Clarendon, Constituciones de, 1164, artículos publicados por el rey Enrique II de Inglaterra en el Concilio de Clarendon definiendo las costumbres que rigen las relaciones entre la iglesia y el Estado. En las condiciones anárquicas del reinado anterior, la iglesia había extendido su jurisdicción de varias maneras, y el objetivo del rey era frenar el crecimiento del poder eclesiástico asegurando el asentimiento de los prelados ingleses a esta codificación, que según él representaba las prácticas seguidas durante el reinado de su abuelo, Enrique I. La mayoría de los 16 artículos trataban de la autoridad de la iglesia y la competencia de los tribunales eclesiásticos, mientras que otros definían el alcance de la autoridad papal en Inglaterra; y de hecho eran una declaración justa de costumbres anteriores.
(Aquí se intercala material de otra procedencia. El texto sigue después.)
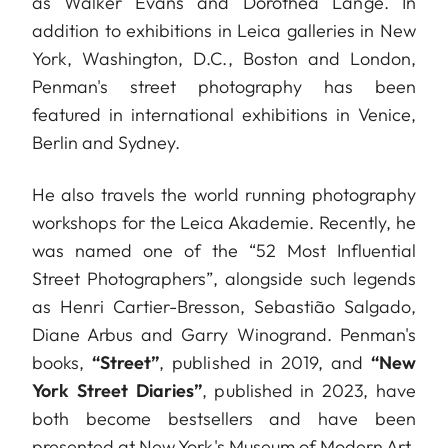
as Walker Evans and Dorothea Lange. In
addition to exhibitions in Leica galleries in New
York, Washington, D.C., Boston and London,
Penman's street photography has been
featured in international exhibitions in Venice,
Berlin and Sydney.
He also travels the world running photography
workshops for the Leica Akademie. Recently, he
was named one of the “52 Most Influential
Street Photographers”, alongside such legends
as Henri Cartier-Bresson, Sebastião Salgado,
Diane Arbus and Garry Winogrand. Penman's
books,
“Street”
, published in 2019, and
“New
York Street Diaries”
, published in 2023, have
both become bestsellers and have been
presented at New York's Museum of Modern Art.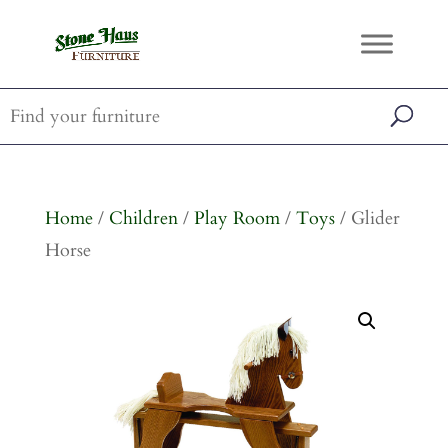
Home
/
Children
/
Play Room
/
Toys
/ Glider
Horse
Sin embargo, varios artículos eran contrarios al derecho canónico, y la controversia se centró en dos cláusulas en particular: la que preveía el castigo secular de los clérigos condenados por delitos en los tribunales eclesiásticos (ya un punto importante en disputa entre el rey y el arzobispo de Canterbury, Thomas Becket) y la que prohibía las apelaciones a Roma sin el consentimiento real. Después de mucho debate, los prelados ingleses aceptaron las Constituciones de Clarendon, pero después de que el Papa condenara la codificación, Becket repudió su acuerdo. Cuando la amarga disputa entre el rey y su arzobispo terminó (1170) en el asesinato de Becket, Enrique se sintió obligado a enmendar las Constituciones, revocando explícitamente las dos cláusulas controvertidas. Sin embargo, en su mayor parte las Constituciones de Clarendon permanecieron en vigor como parte de la ley del país.

Véase A. L. Poole, From Domesday Book to Magna Carta, 1087?1216 (2d ed. 1955).